Keep posting on here it really helps and there is a lot of great people with great support and advice.
It really is surprising what we manage to deal with and then the little things that are the final straw.
I had my chemo before surgery because my BC was very aggressive and in my lymph nodes. They needed to do the chemo first to reduce everything to help the surgery be more successful. I then had rads and a year of Herceptin.
This all happened nearly 3 years ago. At DX I really thought that I would not see another christmas, but I am still here and hoping to see many more. Life is different but we have adjusted to a new normal.

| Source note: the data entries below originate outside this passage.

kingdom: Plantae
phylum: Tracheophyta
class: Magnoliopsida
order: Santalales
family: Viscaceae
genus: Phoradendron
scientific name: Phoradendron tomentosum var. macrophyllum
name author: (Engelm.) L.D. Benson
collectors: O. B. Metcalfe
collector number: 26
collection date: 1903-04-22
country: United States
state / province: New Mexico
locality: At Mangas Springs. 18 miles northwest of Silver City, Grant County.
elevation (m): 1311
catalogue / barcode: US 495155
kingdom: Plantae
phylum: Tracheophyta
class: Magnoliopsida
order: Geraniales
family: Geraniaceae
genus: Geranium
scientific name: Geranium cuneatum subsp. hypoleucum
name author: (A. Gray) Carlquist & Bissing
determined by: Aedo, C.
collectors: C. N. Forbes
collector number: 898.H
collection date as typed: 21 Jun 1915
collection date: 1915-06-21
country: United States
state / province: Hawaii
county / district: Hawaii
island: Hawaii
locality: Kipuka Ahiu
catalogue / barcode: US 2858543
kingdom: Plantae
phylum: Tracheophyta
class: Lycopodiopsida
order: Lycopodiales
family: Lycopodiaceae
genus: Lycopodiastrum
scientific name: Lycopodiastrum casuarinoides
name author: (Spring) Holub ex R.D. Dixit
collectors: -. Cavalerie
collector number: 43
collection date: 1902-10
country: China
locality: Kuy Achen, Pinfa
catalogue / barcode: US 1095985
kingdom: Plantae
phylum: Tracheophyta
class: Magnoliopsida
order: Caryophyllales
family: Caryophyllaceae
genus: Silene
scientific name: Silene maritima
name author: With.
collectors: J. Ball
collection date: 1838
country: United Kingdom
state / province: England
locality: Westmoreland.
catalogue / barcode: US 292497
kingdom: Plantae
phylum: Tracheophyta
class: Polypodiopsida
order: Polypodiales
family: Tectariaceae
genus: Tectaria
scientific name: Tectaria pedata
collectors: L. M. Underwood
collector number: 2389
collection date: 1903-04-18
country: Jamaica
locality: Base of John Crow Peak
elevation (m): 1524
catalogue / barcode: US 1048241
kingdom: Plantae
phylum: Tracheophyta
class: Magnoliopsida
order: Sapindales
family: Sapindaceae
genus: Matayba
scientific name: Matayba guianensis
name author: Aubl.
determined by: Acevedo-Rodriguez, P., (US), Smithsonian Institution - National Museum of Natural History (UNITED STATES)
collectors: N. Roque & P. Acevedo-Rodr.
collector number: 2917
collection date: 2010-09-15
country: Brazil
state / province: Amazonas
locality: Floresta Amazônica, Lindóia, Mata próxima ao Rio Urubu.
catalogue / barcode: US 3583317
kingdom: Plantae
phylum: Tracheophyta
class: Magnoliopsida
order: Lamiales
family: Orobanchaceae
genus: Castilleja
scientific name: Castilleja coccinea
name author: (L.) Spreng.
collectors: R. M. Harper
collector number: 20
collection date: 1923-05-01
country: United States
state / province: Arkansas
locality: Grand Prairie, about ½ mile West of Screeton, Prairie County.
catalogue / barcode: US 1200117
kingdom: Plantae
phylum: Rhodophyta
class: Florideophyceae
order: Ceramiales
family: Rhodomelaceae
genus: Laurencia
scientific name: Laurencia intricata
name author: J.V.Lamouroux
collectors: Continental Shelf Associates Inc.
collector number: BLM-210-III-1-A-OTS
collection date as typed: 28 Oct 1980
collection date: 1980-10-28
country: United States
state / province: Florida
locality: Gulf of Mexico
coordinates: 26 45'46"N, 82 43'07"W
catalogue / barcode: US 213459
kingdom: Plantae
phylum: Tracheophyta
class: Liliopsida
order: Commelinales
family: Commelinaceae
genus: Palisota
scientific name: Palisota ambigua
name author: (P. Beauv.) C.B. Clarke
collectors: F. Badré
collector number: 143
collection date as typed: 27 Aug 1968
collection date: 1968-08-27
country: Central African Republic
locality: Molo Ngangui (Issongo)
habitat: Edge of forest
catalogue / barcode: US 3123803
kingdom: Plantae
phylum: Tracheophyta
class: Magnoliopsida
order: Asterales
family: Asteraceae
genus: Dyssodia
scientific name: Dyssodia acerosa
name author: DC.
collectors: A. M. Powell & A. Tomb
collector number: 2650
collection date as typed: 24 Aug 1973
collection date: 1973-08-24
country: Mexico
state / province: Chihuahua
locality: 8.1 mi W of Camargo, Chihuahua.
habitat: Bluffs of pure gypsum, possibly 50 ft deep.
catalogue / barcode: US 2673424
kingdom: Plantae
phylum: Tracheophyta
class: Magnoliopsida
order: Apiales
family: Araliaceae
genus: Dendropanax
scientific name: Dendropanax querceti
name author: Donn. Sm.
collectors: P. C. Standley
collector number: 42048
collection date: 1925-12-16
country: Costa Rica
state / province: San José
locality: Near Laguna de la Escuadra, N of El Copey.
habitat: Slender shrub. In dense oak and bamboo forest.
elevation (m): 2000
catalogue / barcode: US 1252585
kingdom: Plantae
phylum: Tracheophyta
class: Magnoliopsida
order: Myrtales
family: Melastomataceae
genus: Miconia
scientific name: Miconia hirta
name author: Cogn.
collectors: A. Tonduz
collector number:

You have seen your friend go through BC treatment so must have a good idea of what is to come but if you want someone else's experiences just ask
Hi Livia47 I'm sorry but my experience is not a bit like yours but I do understand your need to compare with someone on a "like for like basis" if you see what I mean. This post will bump yours up. Good luckxx
Been through a bit of a whirlwind, having discovered lump less than two weeks ago, been biopsied, mammogrammed and had ultrascanned a week ago - basically told at the time, but confirmed yesterday that I have a grade 3 cancer which is in my lymph nodes. I must say, though, good old NHS!
Desperately trying to focus on the positives, I am hoping (speculating!) that, as the lymph node thing wasn't detectable manually (picked up by the radiologist), it MIGHT NOT be too advanced in there?????
Two queries. The first is that I'm due the op (excision of tumour and lymph nodes) - in just over a week - THEN the chemo with possibility of body scan. However, there seemed to be some discussion about whether it should be chemo then op or vice versa. Anybody got any idea/experience of these options. I HATE knowing about options because I'm now thinking OMG, what if they have got down the wrong route. i.e. should they just be blasting me with chemo asap and leaving the offending material in there?
Secondly, I had a grounding 'keystone' in the form of a friend who went through this last year. I had been coping really well - very stiff upper lip, focusing (not least for my 5 kids - I'm 47) on how manageable, treatable etc this is because she had gone through exactly the same thing. The MAD thing is that I wasn't so fazed when they told me it was in MY lymph nodes. What seems to have made me fall apart is learning that it wasn't in hers. I feel like I've lost my reference point.
Is there anybody out there who has had a similar experience - AND (obviously!) COME THROUGH???? i.e. a medium sized (3 cm) grade 3 tumour, in lymph nodes etc who can give me some words of comfort?? I know it probably sounds mad. I'm not minimizing how devastating it is for everybody (i.e. going down the 'my lump is bigger than your lump' line!). Perhaps everybody gets reassurance in different ways. I just need to normalise it all again - i.e feel that I'm not having a particularly awful diagnosis here.